In typical use, the programmer may conceptually “divide” the registers into a fixed group and an adjustable group. The fixed registers are used like the conventional registers in a CPU, to hold constants, accumulations, etc. The adjustable group is used like a stack, with operands pushed on and results popped off. After loading, the registers in the fixed group are addressed explicitly, while those in the adjustable group are addressed implicitly. Of course, all registers may be addressed using either mode, and the “definition” of the fixed versus the adjustable areas may be altered at any time. Section S.8 contains a programming example that illustrates typical register stack use.

The stack organization and top-relative addressing of the registers simplify subroutine programming. Passing subroutine parameters on the register stack eliminates the need for the subroutine to “know” which registers actually contain the parameters and allows different routines to call the same subroutine without having to observe a convention for passing parameters in dedicated registers. So long as the stack is not full, each routine simply loads the parameters on the stack and calls the subroutine. The subroutine addresses the parameters as ST, ST(l), etc., even though ST may, for example, refer to register 3 in one invocation and register 5 in another.

Status Word

The status word reflects the overall condition of the 8087; it may be examined by storing it into memory with an NDP instruction and then inspecting it with CPU code. The status word is divided into the fields shown in figure S-6. The busy field (bit 15) indicates whether the NDP is executing an instruction (B=1) or is idle (B=O).

Several 8087 instructions (for example, the comparison instructions) post their results to the condition code (bits 14 and 10-8 of the status word). The principal use of the condition code is for conditional branching. This may be accomplished by executing an instruction that sets the condition code, storing the status word in memory and then examining the condition code with CPU instructions.

Bits 13-11 of the status word point to the 8087 register that is the current stack top (ST). Note that if ST=000B, a “push” operation, which decrements ST, produces ST=111B; similarly, popping the stack with ST=111B yields ST=000B.

Bit 7 is the interrupt request field. The NDP sets this field to record a pending interrupt to the CPU.

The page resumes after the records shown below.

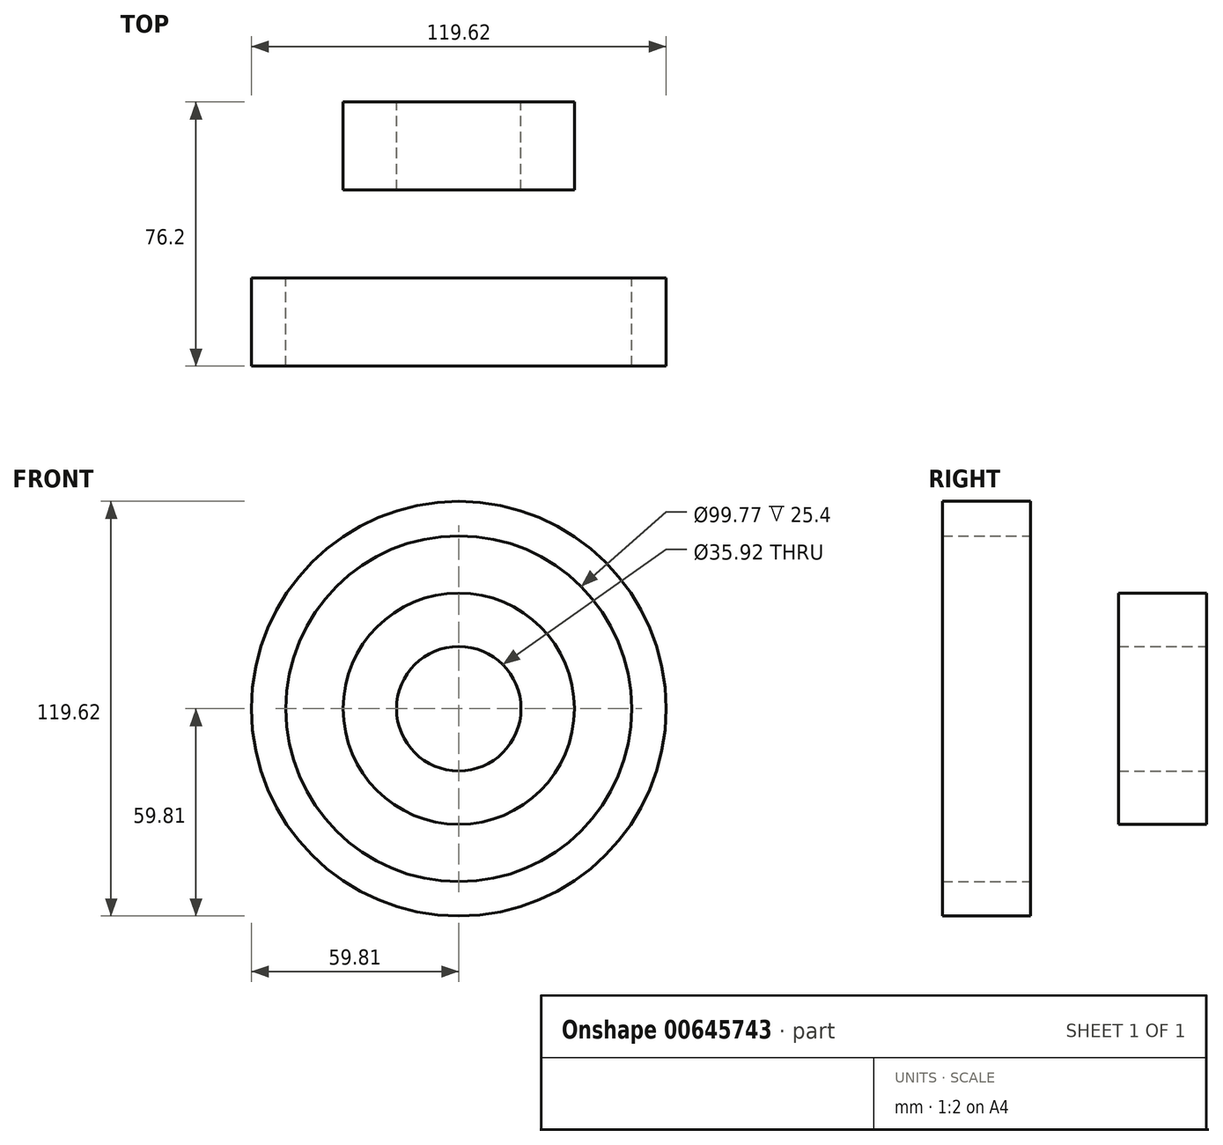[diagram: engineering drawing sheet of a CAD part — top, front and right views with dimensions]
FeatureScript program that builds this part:
annotation { "Feature Type Name" : "Feature", "Feature Type Description" : "" }
export const myFeature = defineFeature(function(context is Context, id is Id, definition is map)
    precondition{}
    {
        {
            var Q0;
            Q0=qCreatedBy(makeId("Front.planeOp"),FACE);
            var sketch = newSketch(context, id + "F0", { "sketchPlane" : qUnion([Q0])});
            skCircle(sketch, "E0", {"center": v(0, 0) * mm, "radius": 33.37 * mm});
            skCircle(sketch, "E1", {"center": v(0, 0) * mm, "radius": 17.96 * mm});
            skSolve(sketch);
        }
        {
            var Q0;
            Q0=qCreatedBy(makeId("Front.planeOp"),FACE);
            cPlane(context, id + "F1", {"entities" : qUnion([Q0]), "cplaneType" : CPlaneType.OFFSET, "offset" : 50.8 * mm, "width" : 152.4 * mm, "height" : 152.4 * mm});
        }
        {
            var Q0;
            Q0=makeQuery(id+"F0.imprint","IMPRINT",FACE,{"disambiguationData":[TD([[makeQuery(id+"F0.imprint","IMPRINT",EDGE,{"derivedFrom":sQuery(id+"F0.wireOp",EDGE,"E0")}),1.0]])]});
            extrude(context, id + "F2", {"entities" : qUnion([Q0]), "depth" : 25.4 * mm, "offsetDistance" : 25.4 * mm});
        }
        {
            var Q0;
            Q0=qCreatedBy(id+"F1.planeOp",FACE);
            var sketch = newSketch(context, id + "F3", { "sketchPlane" : qUnion([Q0])});
            skCircle(sketch, "E2", {"center": v(0, 0) * mm, "radius": 59.81 * mm});
            skCircle(sketch, "E3", {"center": v(0, 0) * mm, "radius": 49.88 * mm});
            skSolve(sketch);
        }
        {
            var Q0;
            Q0=makeQuery(id+"F3.imprint","IMPRINT",FACE,{"disambiguationData":[TD([[makeQuery(id+"F3.imprint","IMPRINT",EDGE,{"derivedFrom":sQuery(id+"F3.wireOp",EDGE,"E2")}),1.0]])]});
            extrude(context, id + "F4", {"entities" : qUnion([Q0]), "depth" : 25.4 * mm, "offsetDistance" : 25.4 * mm});
        }
        {
            var Q0;
            Q0=makeQuery(id+"F2.opExtrude","CAP_EDGE",EDGE,{"disambiguationData":[OSD([sQuery(id+"F0.wireOp",EDGE,"E1")])],"isStart":false});
            var Q1;
            Q1=makeQuery(id+"F4.opExtrude","CAP_EDGE",EDGE,{"disambiguationData":[OSD([sQuery(id+"F3.wireOp",EDGE,"E3")])],"isStart":true});
            loft(context, id + "F5", {"bodyType" : ToolBodyType.SURFACE, "wireProfilesArray" : [{ "wireProfileEntities" : qUnion([Q0]) }, { "wireProfileEntities" : qUnion([Q1]) }]});
        }
        {
            var Q0;
            Q0=makeQuery(id+"F2.opExtrude","CAP_EDGE",EDGE,{"disambiguationData":[OSD([sQuery(id+"F0.wireOp",EDGE,"E0")])],"isStart":false});
            var Q1;
            Q1=makeQuery(id+"F4.opExtrude","CAP_EDGE",EDGE,{"disambiguationData":[OSD([sQuery(id+"F3.wireOp",EDGE,"E2")])],"isStart":true});
            loft(context, id + "F6", {"bodyType" : ToolBodyType.SURFACE, "wireProfilesArray" : [{ "wireProfileEntities" : qUnion([Q0]) }, { "wireProfileEntities" : qUnion([Q1]) }]});
        }
    });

Bits 5-0 are set to indicate that the NEU has detected an exception while executing an instruction. Section S.3 explains these exceptions.

Control Word

To satisfy a broad range of application requirements, the NDP provides several processing options which are selected by loading a word from memory into the control word. Figure S-7 shows the format and encoding of the fields in the control word; it is provided here for reference. Section S.3 explains the use of each of these 8087 facilities except the interrupt-enable control field, which is covered in section S.6.

Tag Word

The tag word marks the content of each register as shown in figure S-8. The principal function of the tag word is to optimize the NDP’s performance under certain circumstances and programmers ordinarily need not be concerned with it.

Exception Pointers

The exception pointers (see figure S-9) are provided for user-written exception handlers. Whenever the 8087 executes an instruction, the CU saves the instruction address and the instruc- tion opcode in the exception pointers. In addition, if the instruction references a memory operand, the address of the operand is retained also. An exception handler can store these pointers in memory and thus obtain information concerning the instruction that caused the exception.